I thought it was very interesting how non-fictional characters such as Siegfriend Sassoon, a poet who really existed, as well as Wilfred Owen, were incorporated into this fictional story. I appreciated the fact that Sassoon was against the war although he was a decorated war hero. It is rare to find a story about war in which the protagonist is against the war. Although I have not read any other books on WWI other than "All Quiet on the Western Front", this is the first time I have seen the war looked at from the psychological post-war effects. I thought that was interesting despite the fact that not many psychological cases are examined in detail in this book. I enjoyed the fact though, that the time in which Rivers spends with Sassoon ends up forcing Rivers to question himself and everything he previously stood for- a kind of role reversal of doctor and patient. The title of the book refers to the medical studies attempting to reattach nerve endings and restore senses to wounded men. I think this is slightly ironic though. This is because the men who loose feeling in their body become so do to horrific wounds which are painful and violent enough to tear apart nerves which leave them unable to feel, but when these nerves are reattached, the men are only able to feel their pain, restoring also sense-memory images of the horrific war as well as the physical and mental pain they did, are, and will feel.

Book Review: Outstanding.
Summary: 5 Stars

This is a terrific book. One of the best novels I have read in years, it contains wonderful writing, superb character studies, and addresses moral questions of great importance. While this book will be read and enjoyed by everyone, it has some special interest for physicians (like me). This book contains the best deciption of the complexities of the doctor-patient relationship I have ever encountered and uses the special nature of this relationship to highlight the moral dilemma inherent in balancing the claims of the state with that of individuals. Readers should be aware that the central metaphor of the book, regeneration, is drawn from a famous experiment in clinical neuroscience, performed by one of the protagonists of this novel. I also recommend very strongly the other books in Pat Barker's WWI trilogy, especially the concluding book, The Ghost Road. The concluding section of The Ghost Road is a tour de force of remarkable power.

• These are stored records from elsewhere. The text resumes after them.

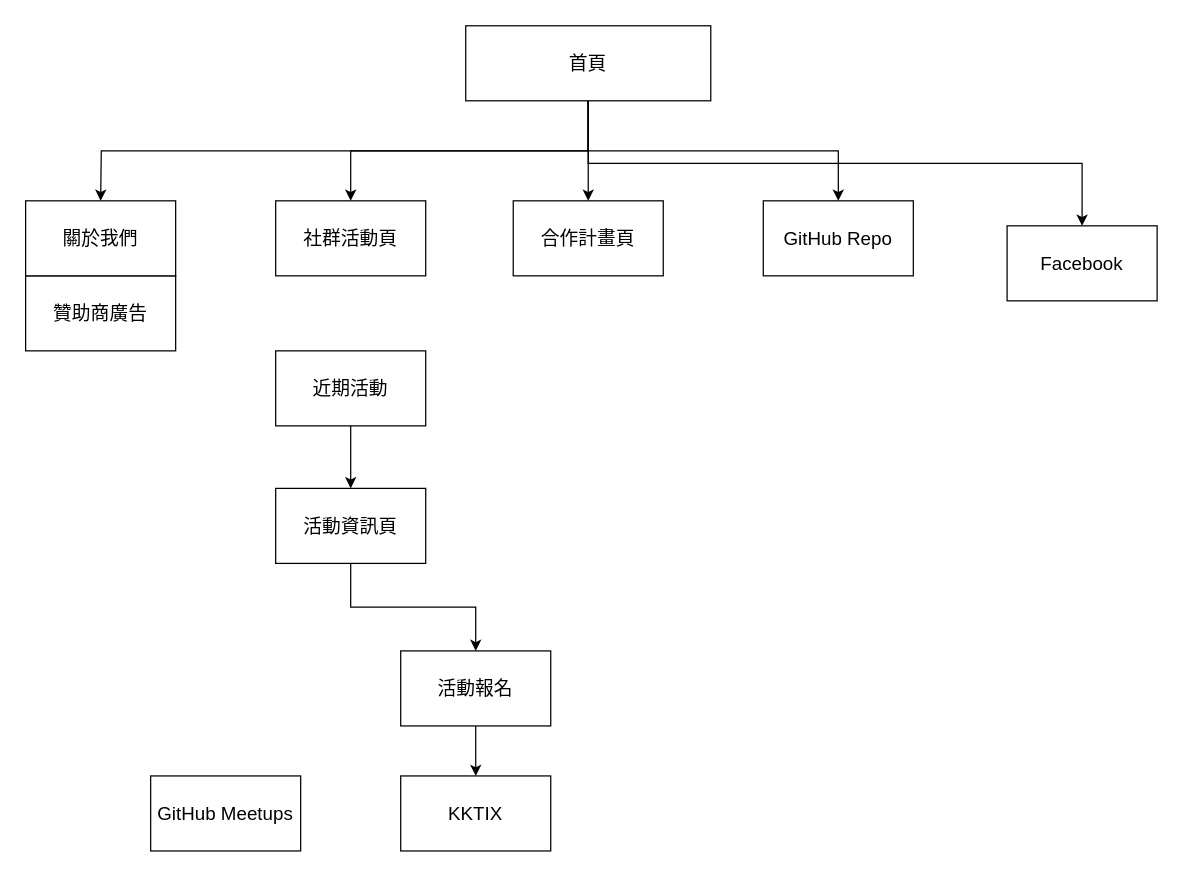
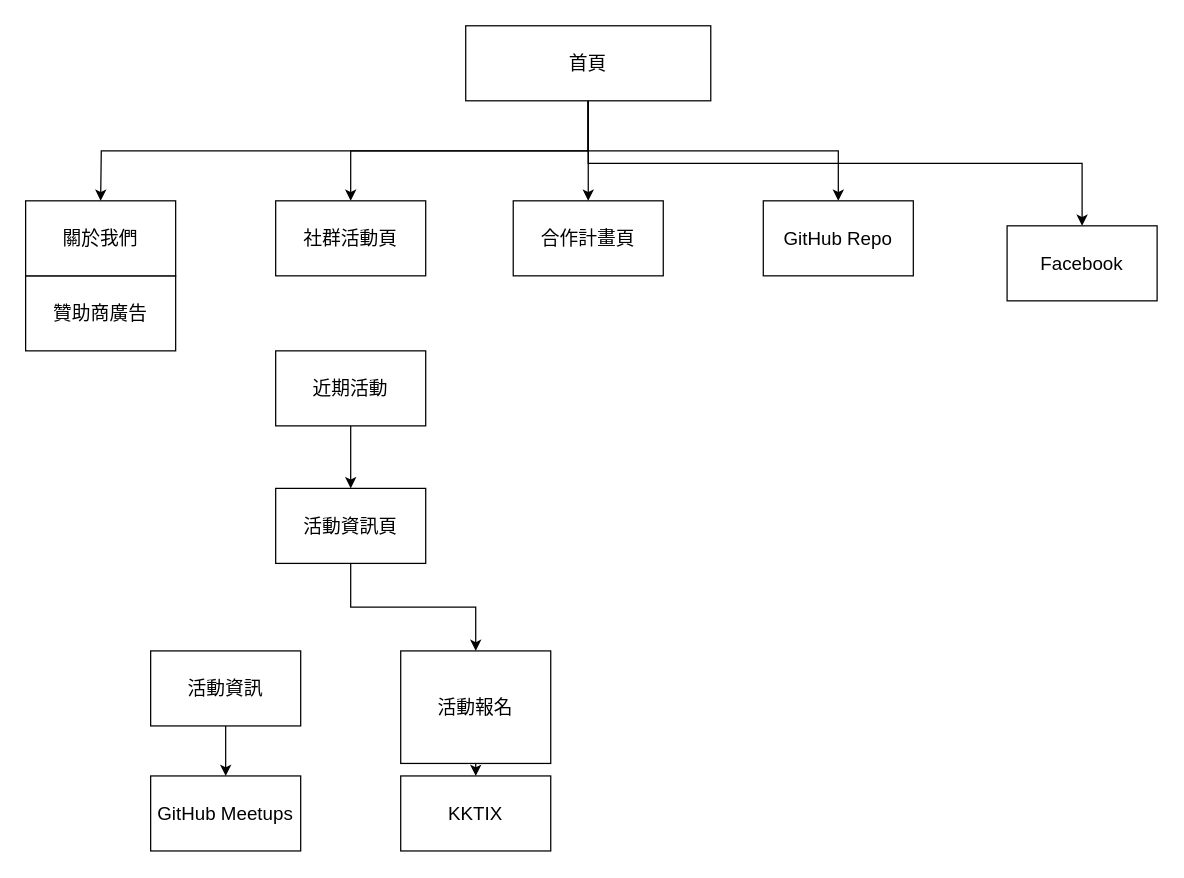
  <mxCell id="0" />
  <mxCell id="1" parent="0" />
  <mxCell id="2" style="edgeStyle=orthogonalEdgeStyle;rounded=0;orthogonalLoop=1;jettySize=auto;html=1;exitX=0.5;exitY=1;exitDx=0;exitDy=0;entryX=0.5;entryY=0;entryDx=0;entryDy=0;fontSize=15;" edge="1" parent="1" source="7"><mxGeometry relative="1" as="geometry"><mxPoint x="80" y="160" as="targetPoint" /></mxGeometry></mxCell>
  <mxCell id="3" style="edgeStyle=orthogonalEdgeStyle;rounded=0;orthogonalLoop=1;jettySize=auto;html=1;exitX=0.5;exitY=1;exitDx=0;exitDy=0;fontSize=15;" edge="1" parent="1" source="7" target="19"><mxGeometry relative="1" as="geometry" /></mxCell>
  <mxCell id="4" style="edgeStyle=orthogonalEdgeStyle;rounded=0;orthogonalLoop=1;jettySize=auto;html=1;exitX=0.5;exitY=1;exitDx=0;exitDy=0;entryX=0.5;entryY=0;entryDx=0;entryDy=0;fontSize=15;" edge="1" parent="1" source="7" target="8"><mxGeometry relative="1" as="geometry" /></mxCell>
  <mxCell id="5" style="edgeStyle=orthogonalEdgeStyle;rounded=0;orthogonalLoop=1;jettySize=auto;html=1;exitX=0.5;exitY=1;exitDx=0;exitDy=0;entryX=0.5;entryY=0;entryDx=0;entryDy=0;fontSize=15;" edge="1" parent="1" source="7" target="9"><mxGeometry relative="1" as="geometry" /></mxCell>
  <mxCell id="6" style="edgeStyle=orthogonalEdgeStyle;rounded=0;orthogonalLoop=1;jettySize=auto;html=1;exitX=0.5;exitY=1;exitDx=0;exitDy=0;entryX=0.5;entryY=0;entryDx=0;entryDy=0;fontSize=15;" edge="1" parent="1" source="7" target="12"><mxGeometry relative="1" as="geometry" /></mxCell>
  <mxCell id="7" value="首頁" style="rounded=0;whiteSpace=wrap;html=1;fontSize=15;fontStyle=0" vertex="1" parent="1"><mxGeometry x="372" y="20" width="196" height="60" as="geometry" /></mxCell>
  <mxCell id="8" value="合作計畫頁" style="rounded=0;whiteSpace=wrap;html=1;fontSize=15;" vertex="1" parent="1"><mxGeometry x="410" y="160" width="120" height="60" as="geometry" /></mxCell>
  <mxCell id="9" value="GitHub Repo" style="rounded=0;whiteSpace=wrap;html=1;fontSize=15;" vertex="1" parent="1"><mxGeometry x="610" y="160" width="120" height="60" as="geometry" /></mxCell>
  <mxCell id="10" value="贊助商廣告" style="rounded=0;whiteSpace=wrap;html=1;fontSize=15;" vertex="1" parent="1"><mxGeometry x="20" y="220" width="120" height="60" as="geometry" /></mxCell>
  <mxCell id="11" value="關於我們" style="rounded=0;whiteSpace=wrap;html=1;fontSize=15;" vertex="1" parent="1"><mxGeometry x="20" y="160" width="120" height="60" as="geometry" /></mxCell>
  <mxCell id="12" value="Facebook" style="rounded=0;whiteSpace=wrap;html=1;fontSize=15;" vertex="1" parent="1"><mxGeometry x="805" y="180" width="120" height="60" as="geometry" /></mxCell>
  <mxCell id="13" style="edgeStyle=orthogonalEdgeStyle;rounded=0;orthogonalLoop=1;jettySize=auto;html=1;exitX=0.5;exitY=1;exitDx=0;exitDy=0;entryX=0.5;entryY=0;entryDx=0;entryDy=0;fontSize=15;" edge="1" parent="1" source="14" target="17"><mxGeometry relative="1" as="geometry" /></mxCell>
  <mxCell id="14" value="活動資訊頁" style="rounded=0;whiteSpace=wrap;html=1;fontSize=15;" vertex="1" parent="1"><mxGeometry x="220" y="390" width="120" height="60" as="geometry" /></mxCell>
  <mxCell id="15" style="edgeStyle=orthogonalEdgeStyle;rounded=0;orthogonalLoop=1;jettySize=auto;html=1;exitX=0.5;exitY=1;exitDx=0;exitDy=0;entryX=0.5;entryY=0;entryDx=0;entryDy=0;fontSize=15;" edge="1" parent="1" source="20" target="14"><mxGeometry relative="1" as="geometry" /></mxCell>
  <mxCell id="16" style="edgeStyle=orthogonalEdgeStyle;rounded=0;orthogonalLoop=1;jettySize=auto;html=1;exitX=0.5;exitY=1;exitDx=0;exitDy=0;entryX=0.5;entryY=0;entryDx=0;entryDy=0;fontSize=15;" edge="1" parent="1" source="17" target="18"><mxGeometry relative="1" as="geometry" /></mxCell>
- <mxCell id="17" value="活動報名" style="rounded=0;whiteSpace=wrap;html=1;fontSize=15;" vertex="1" parent="1"><mxGeometry x="320" y="520" width="120" height="60" as="geometry" /></mxCell>
+ <mxCell id="17" value="活動報名" style="rounded=0;whiteSpace=wrap;html=1;fontSize=15;" vertex="1" parent="1"><mxGeometry x="320" y="520" width="120" height="90" as="geometry" /></mxCell>
  <mxCell id="18" value="KKTIX" style="rounded=0;whiteSpace=wrap;html=1;fontSize=15;" vertex="1" parent="1"><mxGeometry x="320" y="620" width="120" height="60" as="geometry" /></mxCell>
  <mxCell id="19" value="社群活動頁" style="rounded=0;whiteSpace=wrap;html=1;fontSize=15;" vertex="1" parent="1"><mxGeometry x="220" y="160" width="120" height="60" as="geometry" /></mxCell>
  <mxCell id="20" value="近期活動" style="rounded=0;whiteSpace=wrap;html=1;fontSize=15;" vertex="1" parent="1"><mxGeometry x="220" y="280" width="120" height="60" as="geometry" /></mxCell>
+ <mxCell id="21" style="edgeStyle=orthogonalEdgeStyle;rounded=0;orthogonalLoop=1;jettySize=auto;html=1;exitX=0.5;exitY=1;exitDx=0;exitDy=0;entryX=0.5;entryY=0;entryDx=0;entryDy=0;fontSize=15;" edge="1" parent="1" source="22" target="23"><mxGeometry relative="1" as="geometry" /></mxCell>
+ <mxCell id="22" value="活動資訊" style="rounded=0;whiteSpace=wrap;html=1;fontSize=15;" vertex="1" parent="1"><mxGeometry x="120" y="520" width="120" height="60" as="geometry" /></mxCell>
  <mxCell id="23" value="GitHub Meetups" style="rounded=0;whiteSpace=wrap;html=1;fontSize=15;" vertex="1" parent="1"><mxGeometry x="120" y="620" width="120" height="60" as="geometry" /></mxCell>
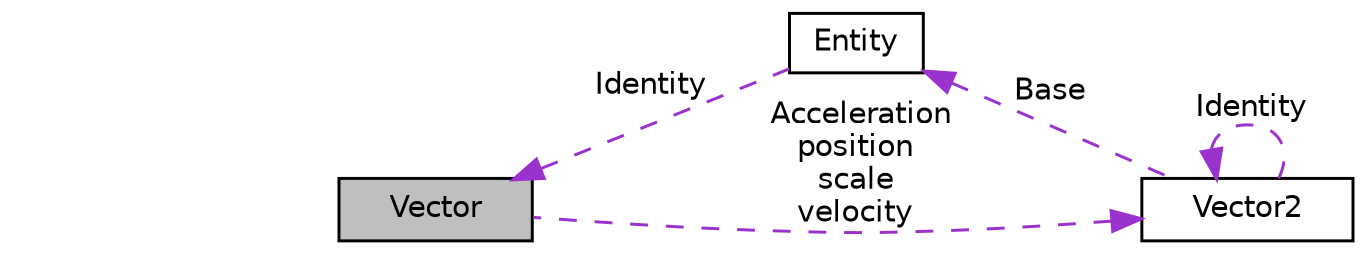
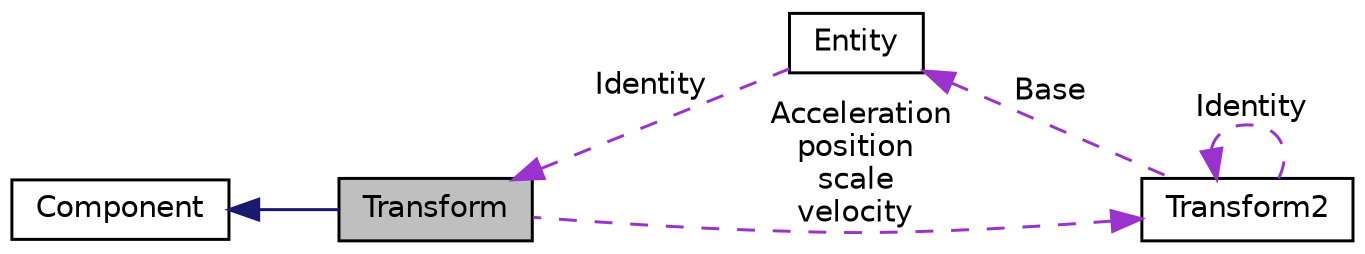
  digraph {
    rankdir=LR
    node [color=black fillcolor=white fontname=Helvetica fontsize=10 shape=record style=filled]
    edge [color=darkorchid3 dir=back fontname=Helvetica fontsize=10 labelfontname=Helvetica labelfontsize=10 style=dashed]
-   n1 [fillcolor=grey75 fontcolor=black height=0.2 label=Vector width=0.4]
+   n1 [fillcolor=grey75 fontcolor=black height=0.2 label=Transform width=0.4]
    n2 [height=0.2 label=Entity width=0.4]
-   n3 [height=0.2 label=Vector2 width=0.4]
+   n3 [height=0.2 label=Transform2 width=0.4]
+   n4 [height=0.2 label=Component width=0.4]
    n1 -> n2 [label=" Identity"]
    n2 -> n3 [label=" Base"]
    n3 -> n1 [label=" Acceleration\nposition\nscale\nvelocity"]
    n3 -> n3 [label=" Identity"]
+   n4 -> n1 [color=midnightblue style=solid]
  }
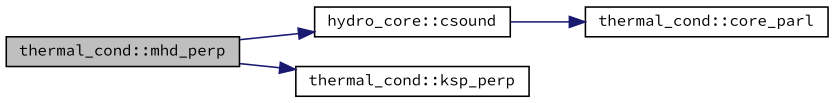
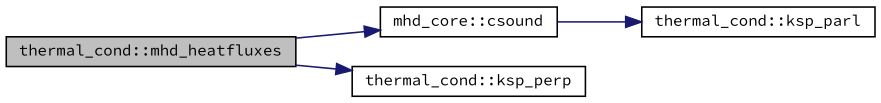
  digraph {
    fontname="Source Code Pro"
    rankdir=LR
    node [color=black fillcolor=white fontname="Source Code Pro" fontsize=10 shape=record style=filled]
    edge [color=midnightblue fontname="Source Code Pro" fontsize=10 labelfontname=Helvetica labelfontsize=10 style=solid]
-   n1 [fillcolor=grey75 fontcolor=black height=0.2 label="thermal_cond::mhd_perp" width=0.4]
-   n2 [height=0.2 label="hydro_core::csound" width=0.4]
+   n1 [fillcolor=grey75 fontcolor=black height=0.2 label="thermal_cond::mhd_heatfluxes" width=0.4]
+   n2 [height=0.2 label="mhd_core::csound" width=0.4]
    n3 [height=0.2 label="thermal_cond::ksp_perp" width=0.4]
-   n4 [height=0.2 label="thermal_cond::core_parl" width=0.4]
+   n4 [height=0.2 label="thermal_cond::ksp_parl" width=0.4]
    n1 -> n2
    n1 -> n3
    n2 -> n4
  }
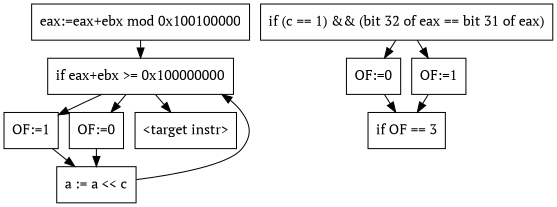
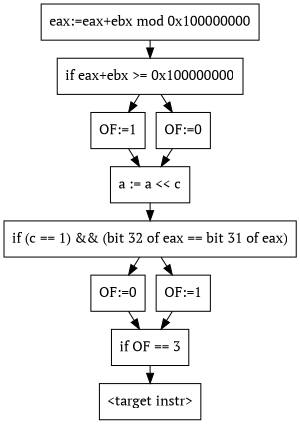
  digraph {
    fontname="PT Serif"
    labelfontsize=12
    nodesep=.15
    ranksep=.25
    node [fontname="PT Serif" shape=box]
    edge [fontname="PT Serif"]
-   n1 [label="eax:=eax+ebx mod 0x100100000"]
+   n1 [label="eax:=eax+ebx mod 0x100000000"]
    n2 [label="if eax+ebx >= 0x100000000"]
    n3 [label="OF:=1"]
    n4 [label="OF:=0"]
    n5 [label="a := a << c"]
    n6 [label="if (c == 1) && (bit 32 of eax == bit 31 of eax)"]
    n7 [label="OF:=0"]
    n8 [label="OF:=1"]
    n9 [label="if OF == 3"]
    n10 [label="<target instr>"]
    n1 -> n2
    n2 -> n3
    n2 -> n4
    n3 -> n5
    n4 -> n5
-   n5 -> n2
+   n5 -> n6
    n6 -> n7
    n6 -> n8
    n7 -> n9
    n8 -> n9
-   n2 -> n10
+   n9 -> n10
  }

Book Review: Poets, Patients and Psycological illness.
Summary: 5 Stars

Pat Barker's booker prize winning book made for excellent reading with an in depth but readable story of mental health. With some intriguing looks into the decisions the army made, during the first world war, regarding mental health and it's treatment. This book provides a gripping look at a place where the real world meets the imagained and the people on the borderline of both. All in all, a great read, one which will make you want to read the sequels and learn what happens to all the carachters.